Un moyen de transport cher

Toutes les énergies fossiles comme le pétrole ne sont pas inépuisables. Or tout ce qui est rare est cher. Par conséquent le prix de l'essence ne cessera d'augmenter.

Bon à savoir : en 15 ans, le prix du sans plomb 95 a plus que doublé, passant de 0,642 € en 1999 à 1,303 € en 2014.

De plus, la voiture elle-même n'est pas éternelle, et au prix de l'essence se rajoute toujours le prix d'achat et le prix d'entretien.

Déplacements et environnement : les transports en commun, une bonne solution

Bon à savoir : la plateforme transport.data.gouv.fr (qui sera totalement efficiente en décembre 2021) permet de donner accès, sur un seul et même site internet, aux données de toute l’offre de mobilité à travers la France.
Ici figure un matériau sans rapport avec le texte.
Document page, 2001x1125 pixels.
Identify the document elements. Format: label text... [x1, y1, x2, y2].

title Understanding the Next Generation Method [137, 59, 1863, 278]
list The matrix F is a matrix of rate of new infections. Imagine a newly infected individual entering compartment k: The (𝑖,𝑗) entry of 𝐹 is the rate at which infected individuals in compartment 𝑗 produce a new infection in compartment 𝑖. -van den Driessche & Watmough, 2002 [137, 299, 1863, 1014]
Parmi ces données mises à disposition, on trouve les horaires, théoriques et en temps réel, et les tarifs des services réguliers de transport public ou la disponibilité en temps réel des services d’autopartage, de vélo en libre-service et des autres services de partage de véhicules (scooters, trottinettes, etc.).

Comparatif

Pour un trajet en voiture coûtant 2 000 € par an et rejetant 1 000 kg de CO2 dans l'atmosphère :

  • Le trajet en deux-roues coûte 1 600 € par an et rejette 320 kg de CO2 dans l'atmosphère.
  • Le trajet en bus, métro ou tramway coûte en moyenne 310 euros par an et rejette entre 70 et 200 kg de CO2 dans l'atmosphère.
  • Le trajet en vélo coûte 200 € par an et rejette 0 kg de CO2 dans l'atmosphère.
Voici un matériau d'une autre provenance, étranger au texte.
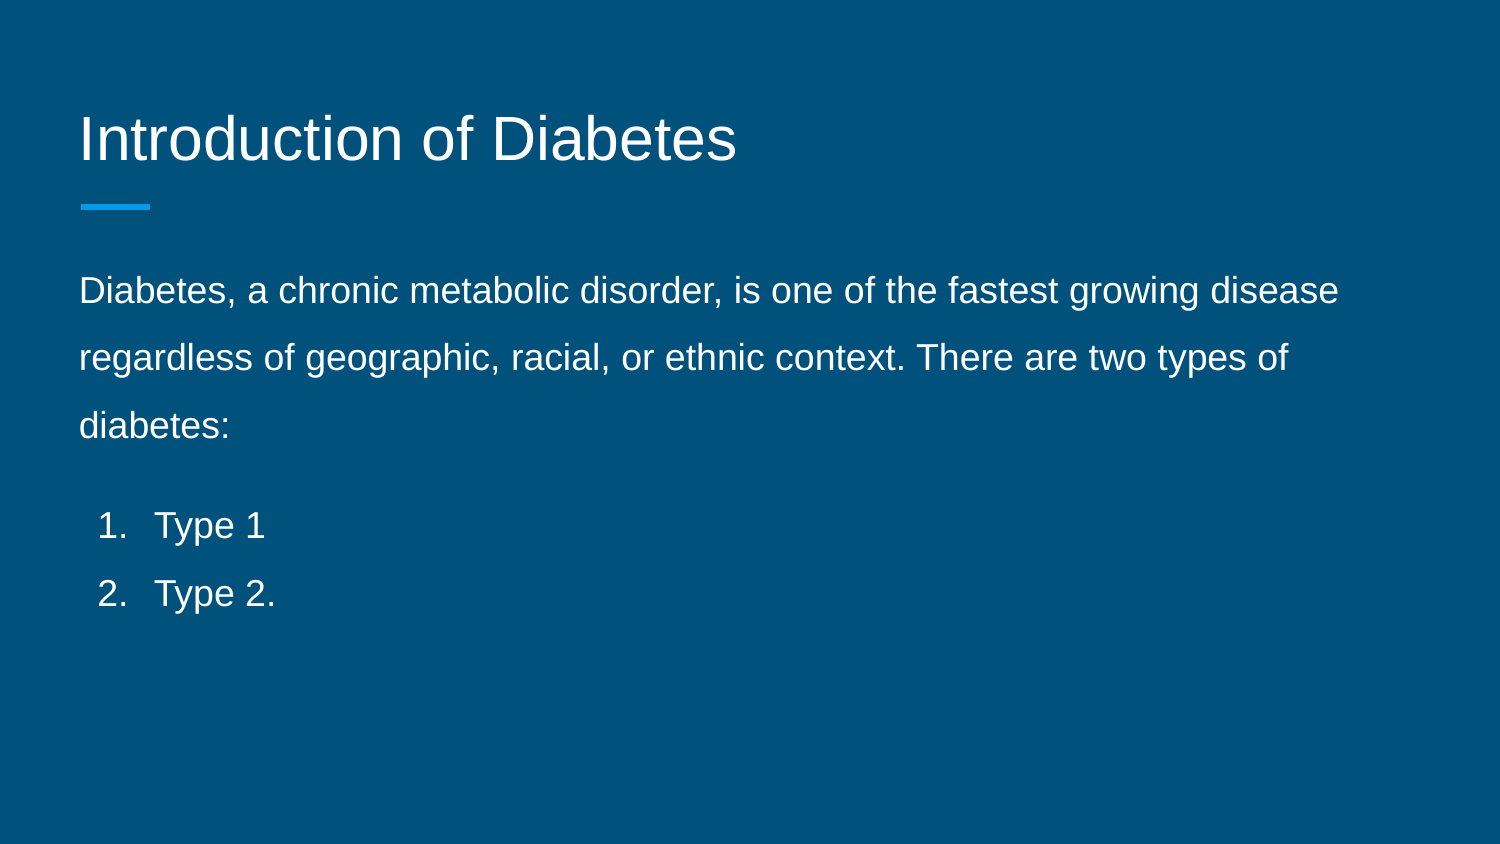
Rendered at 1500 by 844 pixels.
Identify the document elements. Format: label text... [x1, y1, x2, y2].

title Introduction of Diabetes [63, 75, 1437, 188]
list Diabetes, a chronic metabolic disorder, is one of the fastest growing disease regardless of geographic, racial, or ethnic context. There are two types of diabetes: Type 1 Type 2. [63, 228, 1437, 734]
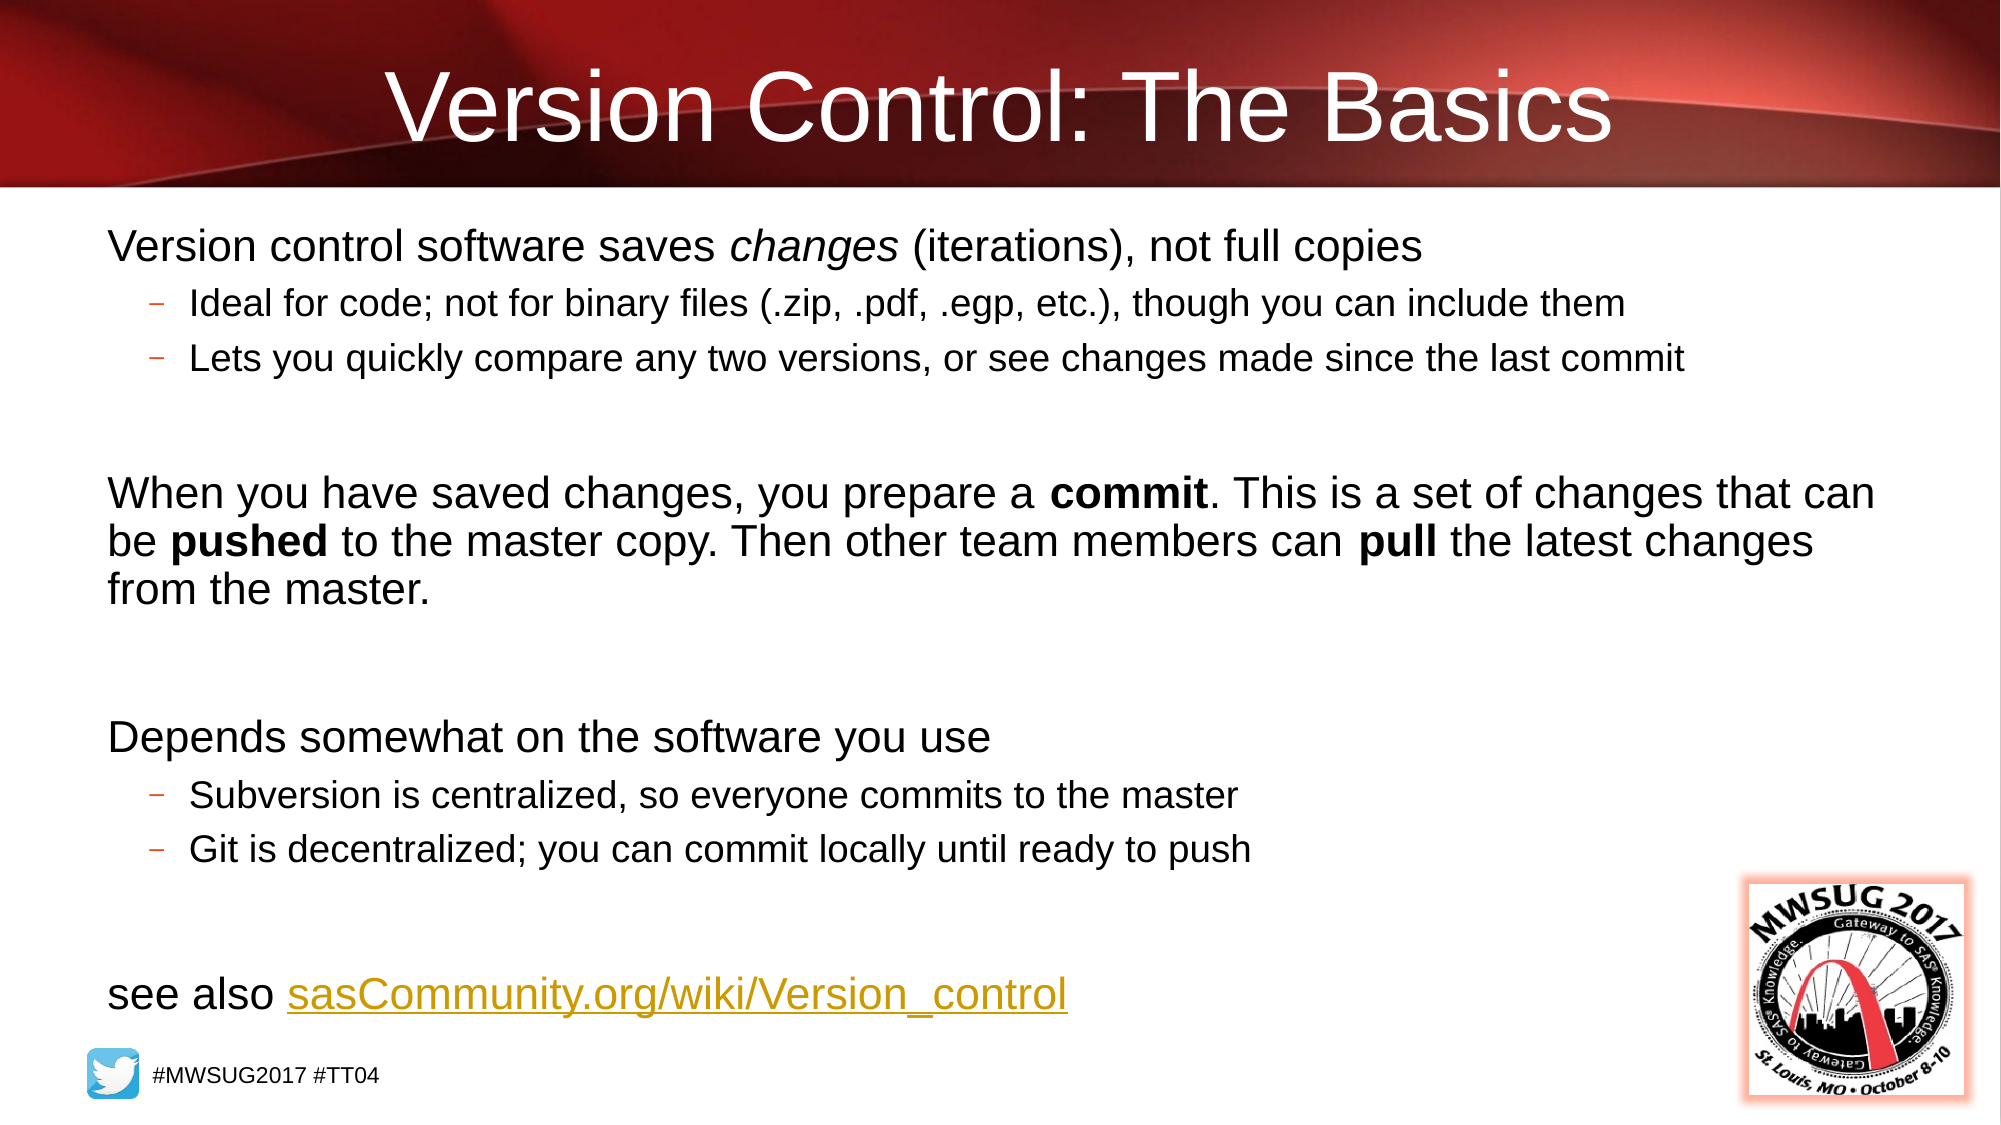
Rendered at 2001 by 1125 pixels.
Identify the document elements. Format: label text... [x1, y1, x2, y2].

picture [0, 0, 2001, 1125]
picture [1749, 884, 1964, 1095]
list Version control software saves changes (iterations), not full copies Ideal for code; not for binary files (.zip, .pdf, .egp, etc.), though you can include them Lets you quickly compare any two versions, or see changes made since the last commit When you have saved changes, you prepare a commit. This is a set of changes that can be pushed to the master copy. Then other team members can pull the latest changes from the master. Depends somewhat on the software you use Subversion is centralized, so everyone commits to the master Git is decentralized; you can commit locally until ready to push see also sasCommunity.org/wiki/Version_control [87, 212, 1913, 1030]
title Version Control: The Basics [87, 50, 1913, 175]
footer #MWSUG2017 #TT04 [87, 1049, 400, 1099]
Des solutions adaptées à chacun

Le problème des transports en commun est qu'ils n'emmènent pas forcement de sa porte d'entrée à celle de son lieu de travail.

Pour remédier à ce défaut, il existe diverses formules d’intermodalités qui combinent divers modes de transport pour allier confort, économie et écologie. Par exemple :

  • voiture + parking relais + transport public ;
  • voiture + vélostation ;
  • transport public + vélostation.

Bon à savoir : si vous ne pouvez pas vous passer de votre voiture pour diverses raisons, pensez au covoiturage. Un moyen simple de diviser sa facture.
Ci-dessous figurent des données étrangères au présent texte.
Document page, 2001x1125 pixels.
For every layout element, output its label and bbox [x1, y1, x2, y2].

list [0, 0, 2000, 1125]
Déplacements et environnement : faire ses courses à proximité

Parmi nos achats, 80 % pèsent moins de 5 kg. Par conséquent, ils peuvent se faire aisément à pied ou à vélo. Il est préférable de se rendre dans les commerces de proximité plutôt que dans les grands centres commerciaux. Les prix n'y sont pas forcément plus élevés, et les économies d'essence réelles.

Déplacements et environnement : partir en vacances

Parce que les trajets sont souvent longs, partir en vacances engendre aussi une très forte pollution.

Pour rallier Paris à Marseille, il peut vous falloir :

  • 3 h d'avion et 97 kg de CO2 ;
  • 7 h 30 de voiture et 89 kg de CO2 ;
  • 3 h de train et 2 kg de CO2.

Bon à savoir : une formation gratuite en ligne appelée « B.A.-BA du climat et de la biodiversité » est proposée par le Cned. Elle permet d'aborder différents sujets tels que les causes du changement climatique et les solutions pour les atténuer, les conséquences du changement climatique et les solutions pour s'adapter, la biodiversité, les choix collectifs et individuels pour atteindre la neutralité carbone.